Task: Output the lines of the records exactly, from the first through the one containing "calculate_CAI_CDS.R: Calculates the". Omit all pictures.

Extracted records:
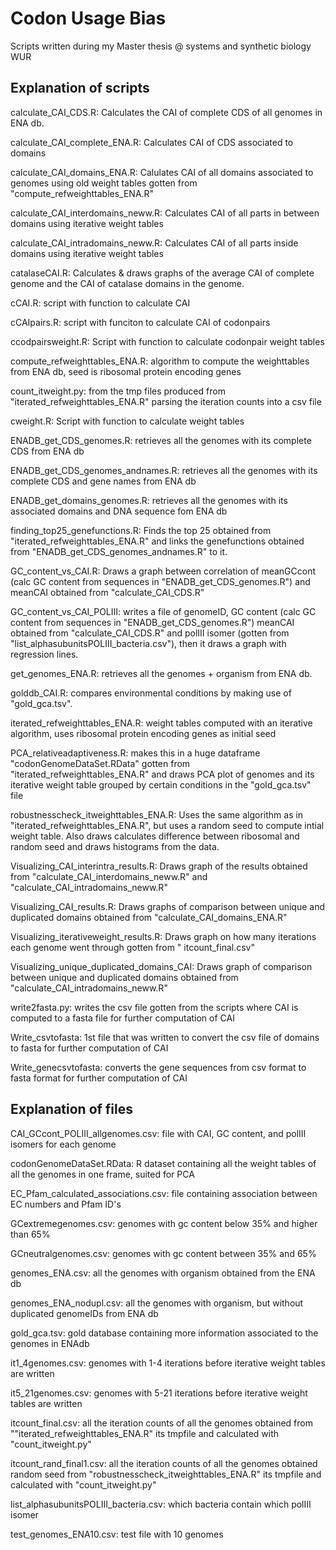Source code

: # Codon Usage Bias
Scripts written during my Master thesis @ systems and synthetic biology WUR

## Explanation of scripts

calculate_CAI_CDS.R: Calculates the CAI of complete CDS of all genomes in ENA db.

calculate_CAI_complete_ENA.R: Calculates CAI of CDS associated to domains

calculate_CAI_domains_ENA.R: Calulates CAI of all domains associated to genomes using old weight tables gotten from "compute_refweighttables_ENA.R"

calculate_CAI_interdomains_neww.R: Calculates CAI of all parts in between domains using iterative weight tables

calculate_CAI_intradomains_neww.R: Calculates CAI of all parts inside domains using iterative weight tables

catalaseCAI.R: Calculates & draws graphs of the average CAI of complete genome and the CAI of catalase domains in the genome.

cCAI.R: script with function to calculate CAI

cCAIpairs.R: script with funciton to calculate CAI of codonpairs

ccodpairsweight.R: Script with function to calculate codonpair weight tables

compute_refweighttables_ENA.R: algorithm to compute the weighttables from ENA db, seed is ribosomal protein encoding genes

count_itweight.py: from the tmp files produced from "iterated_refweighttables_ENA.R" parsing the iteration counts into a csv file

cweight.R: Script with function to calculate weight tables

ENADB_get_CDS_genomes.R: retrieves all the genomes with its complete CDS from ENA db

ENADB_get_CDS_genomes_andnames.R: retrieves all the genomes with its complete CDS and gene names from ENA db

ENADB_get_domains_genomes.R: retrieves all the genomes with its associated domains and DNA sequence fom ENA db

finding_top25_genefunctions.R: Finds the top 25 obtained from "iterated_refweighttables_ENA.R" and links the genefunctions obtained from "ENADB_get_CDS_genomes_andnames.R" to it.

GC_content_vs_CAI.R: Draws a graph between correlation of meanGCcont (calc GC content from sequences in "ENADB_get_CDS_genomes.R") and meanCAI obtained from "calculate_CAI_CDS.R"

GC_content_vs_CAI_POLIII: writes a file of genomeID, GC content (calc GC content from sequences in "ENADB_get_CDS_genomes.R") meanCAI obtained from "calculate_CAI_CDS.R" and polIII isomer (gotten from "list_alphasubunitsPOLIII_bacteria.csv"), then it draws a graph with regression lines.

get_genomes_ENA.R: retrieves all the genomes + organism from ENA db.

golddb_CAI.R: compares environmental conditions by making use of "gold_gca.tsv".

iterated_refweighttables_ENA.R: weight tables computed with an iterative algorithm, uses ribosomal protein encoding genes as initial seed

PCA_relativeadaptiveness.R:  makes this in a huge dataframe "codonGenomeDataSet.RData" gotten from "iterated_refweighttables_ENA.R" and draws PCA plot of genomes and its iterative weight table grouped by certain conditions in the "gold_gca.tsv" file

robustnesscheck_itweighttables_ENA.R: Uses the same algorithm as in "iterated_refweighttables_ENA.R", but uses a random seed to compute intial weight table. Also draws calculates difference between ribosomal and random seed and draws histograms from the data.

Visualizing_CAI_interintra_results.R: Draws graph of the results obtained from "calculate_CAI_interdomains_neww.R" and "calculate_CAI_intradomains_neww.R"

Visualizing_CAI_results.R: Draws graphs of comparison between unique and duplicated domains obtained from "calculate_CAI_domains_ENA.R"

Visualizing_iterativeweight_results.R: Draws graph on how many iterations each genome went through gotten from "
itcount_final.csv"

Visualizing_unique_duplicated_domains_CAI: Draws graph of comparison between unique and duplicated domains obtained from "calculate_CAI_intradomains_neww.R"

write2fasta.py: writes the csv file gotten from the scripts where CAI is computed to a fasta file for further computation of CAI

Write_csvtofasta: 1st file that was written to convert the csv file of domains to fasta for further computation of CAI

Write_genecsvtofasta: converts the gene sequences from csv format to fasta format for further computation of CAI

## Explanation of files

CAI_GCcont_POLIII_allgenomes.csv: file with CAI, GC content, and polIII isomers for each genome

codonGenomeDataSet.RData: R dataset containing all the weight tables of all the genomes in one frame, suited for PCA

EC_Pfam_calculated_associations.csv: file containing association between EC numbers and Pfam ID's

GCextremegenomes.csv: genomes with gc content below 35% and higher than 65%

GCneutralgenomes.csv: genomes with gc content between 35% and 65%

genomes_ENA.csv: all the genomes with organism obtained from the ENA db

genomes_ENA_nodupl.csv: all the genomes with organism, but without duplicated genomeIDs from ENA db

gold_gca.tsv: gold database containing more information associated to the genomes in ENAdb

it1_4genomes.csv: genomes with 1-4 iterations before iterative weight tables are written

it5_21genomes.csv: genomes with 5-21 iterations before iterative weight tables are written

itcount_final.csv: all the iteration counts of all the genomes obtained from ""iterated_refweighttables_ENA.R" its tmpfile and calculated with "count_itweight.py"

itcount_rand_final1.csv: all the iteration counts of all the genomes obtained random seed from "robustnesscheck_itweighttables_ENA.R" its tmpfile and calculated with "count_itweight.py"

list_alphasubunitsPOLIII_bacteria.csv: which bacteria contain which polIII isomer

test_genomes_ENA10.csv: test file with 10 genomes





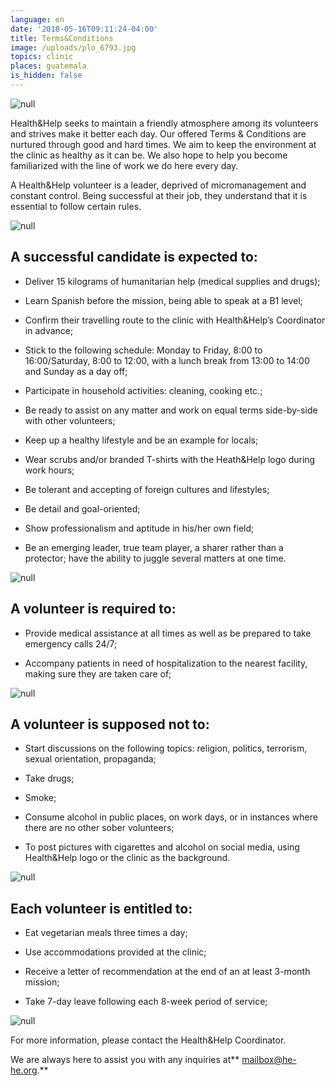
 ```yaml
---
language: en
date: '2018-05-16T09:11:24-04:00'
title: Terms&Conditions
image: /uploads/plo_6793.jpg
topics: clinic
places: guatemala
is_hidden: false
---
```

![null](/uploads/plo_6793.jpg)

Health&Help seeks to maintain a friendly atmosphere among its volunteers and strives make it better each day. Our offered Terms & Conditions are nurtured through good and hard times. We aim to keep the environment at the clinic as healthy as it can be. We also hope to help you become familiarized with the line of work we do here every day.



A Health&Help volunteer is a leader, deprived of micromanagement and constant control. Being successful at their job, they understand that it is essential to follow certain rules.



![null](/uploads/x83a3303-2.jpg)

## A successful candidate is expected to:

* Deliver 15 kilograms of humanitarian help (medical supplies and drugs);



* Learn Spanish before the mission, being able to speak at a B1 level;



* Confirm their travelling route to the clinic with Health&Help’s Coordinator in advance;



* Stick to the following schedule: Monday to Friday, 8:00 to 16:00/Saturday, 8:00 to 12:00, with a lunch break from 13:00 to 14:00 and Sunday as a day off;



* Participate in household activities: cleaning, cooking etc.;



* Be ready to assist on any matter and work on equal terms side-by-side with other volunteers;



* Keep up a healthy lifestyle and be an example for locals;



* Wear scrubs and/or branded T-shirts with the Heath&Help logo during work hours;



* Be tolerant and accepting of foreign cultures and lifestyles;



* Be detail and goal-oriented;



* Show professionalism and aptitude in his/her own field;



* Be an emerging leader, true team player, a sharer rather than a protector; have the ability to juggle several matters at one time.



![null](/uploads/copy-of-1-2-1-.jpg)

## A volunteer is required to:

* Provide medical assistance at all times as well as be prepared to take emergency calls 24/7;



* Accompany patients in need of hospitalization to the nearest facility, making sure they are taken care of;

![null](/uploads/plo_6835.jpg)

## A volunteer is supposed not to:

* Start discussions on the following topics: religion, politics, terrorism, sexual orientation, propaganda;



* Take drugs;



* Smoke;



* Consume alcohol in public places, on work days, or in instances where there are no other sober volunteers;



* To post pictures with cigarettes and alcohol on social media, using Health&Help logo or the clinic as the background.





![null](/uploads/5.jpg)

## Each volunteer is entitled to:

* Eat vegetarian meals three times a day;



* Use accommodations provided at the clinic;



* Receive a letter of recommendation at the end of an at least 3-month mission;



* Take 7-day leave following each 8-week period of service;



![null](/uploads/kd3ldkugdcc.jpg)

For more information, please contact the Health&Help Coordinator. 



We are always here to assist you with any inquiries at** mailbox@he-he.org.**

Task result:
Source code

: # Codon Usage Bias
Scripts written during my Master thesis @ systems and synthetic biology WUR

## Explanation of scripts

calculate_CAI_CDS.R: Calculates the CAI of complete CDS of all genomes in ENA db.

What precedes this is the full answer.